Oleh G. Suranto, Kamis, 14 April 2016 | 16:22 WIB - Redaktur: R. Mustakim - 866


Jakarta, InfoPublik - Produk obat biosimiliar memiliki keunggulan untuk mengobati beberapa kasus, jika dibandingkan dengan produk obat konvensional. Tapi persoalannya, kalau konvensional ini molekulnya kecil, tapi kalau biosimiliar bobot molekulnya besar.

Kepala Program Teknologi Biofarmasi, BPPT, Chaidir Amin mengatakan, untuk menghasilkan obat biosimiliar perlu upaya yang sangat serius, mulai tahap awal dari laboratorium sampai tahap ke produksi, itu semua harus terkontrol prosesnya.

“Kita harus mengelola data yang sangat banyak, sehingga kita harus men-setup IT sistem untuk masuk ke teknologi bioinformatika. Kemudian kita juga harus konsen jaminan mutu, sehingga kita harus bisa menguasai berbagai teknologi analisa. Itu tantangannya,” kata Chaidir di Jakarta Convention Center, Kamis (14/4).
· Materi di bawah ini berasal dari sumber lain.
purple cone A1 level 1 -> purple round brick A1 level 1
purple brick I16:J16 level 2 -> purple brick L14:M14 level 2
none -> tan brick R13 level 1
Namun, kata dia, kalau dilihat dari efektivitasnya, produk biosimiliar ini menjanjikan bisa untuk pengobatan berbagai penyakit. Obat ini umumnya berupa protein. “Kendala selama ini, kita belum punya fasilitas riset yang bisa menangani riset biosimiliar,” ucapnya.
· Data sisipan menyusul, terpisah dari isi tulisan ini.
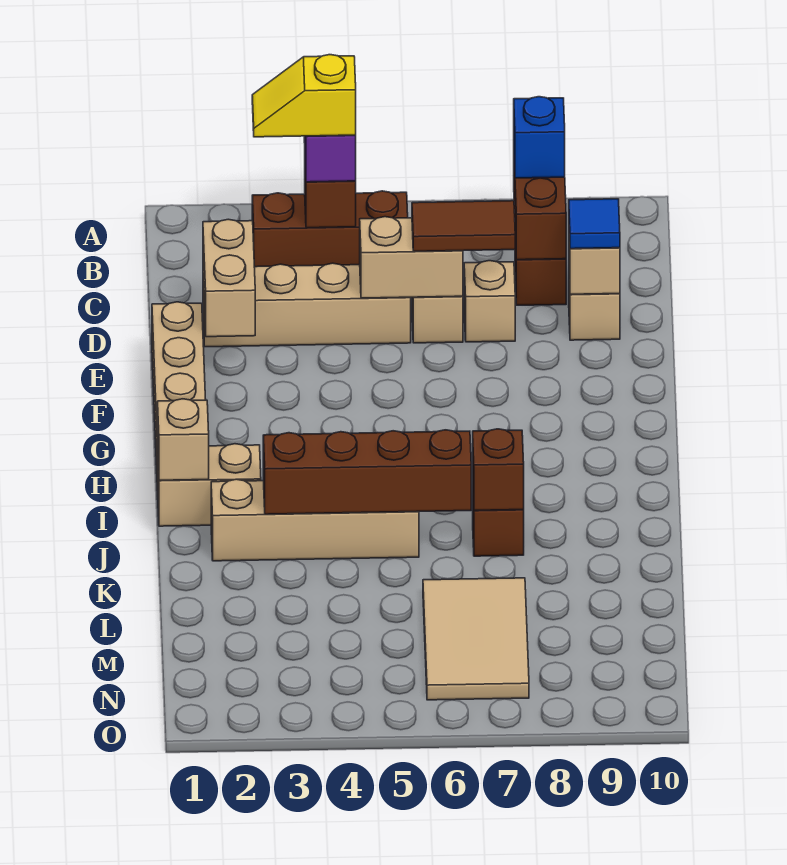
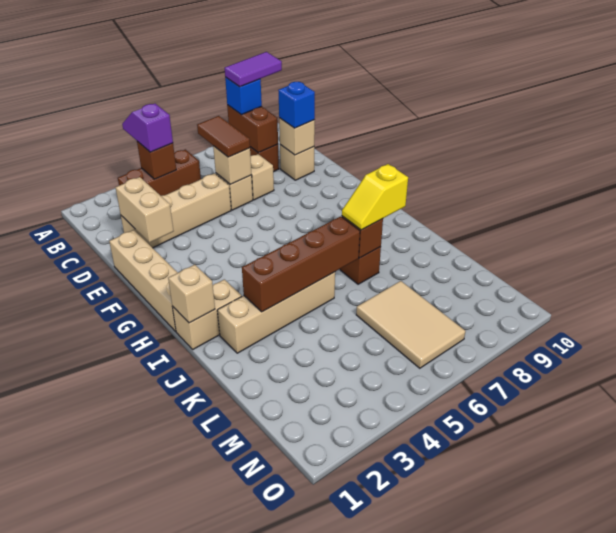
yellow slope B3:B4 level 4 top 4 -> yellow slope J7:J8 level 3 top 8
none -> purple tile B8:B9 level 4
tan brick D5:D6 level 2 -> tan brick D6 level 2
brown tile D6:D7 level 3 -> brown tile C6:D6 level 3
blue tile D9 level 3 -> blue brick D9 level 3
Menurutnya, laboratorium di BPPT ada, LIPI juga ada, termasuk di perguruan tinggi juga ada, tapi tidak standar untuk memproses produk biosimiliar tersebut, karena untuk biosimiliar ini harus memiliki standar yang tertentu. “Untuk produk standar belum ada, tapi yang ada baru untuk menangani industri biofarmasi,” ujarnya.

Disebutkan, untuk menangani produk biosimiliar ini harus menerapkan quality design, artinya produk itu harus valid hasilnya sejak awal dari laboratorium sampai produksi. Itu semuanya di data recornya, jadi semua harus bersih.

“Makanya kita harus punya laboratorium yang aseptik, padahal lab aseptik itu mahal, dan perlu adanya komitmen, karena kalau kita bangun lab aseptik harus ada maintenance, kemudian orang yang bekerja disitu juga harus fokus,” katanya.

Ia menambahkan, kalau ingin membangun industri biosimiliar, sebelumnya perlu dikembangkan dulu industri kontrak riset. Kemudian kalau perlu bekerjasama dengan peneliti-peneliti dari luar.

“Kita sarankan, salah satu BUMN farmasi itu memiliki industri kontrak riset, karena untuk pengembangan obat itu perlu waktu antara 12-15 tahun, dan tidak ada satupun industri yang mengembangkan obat sendiri, sehingga setiap pengembangan obat itu akan dikontrakan ke salah satunya ke industri kontrak riset,” ungkapnya.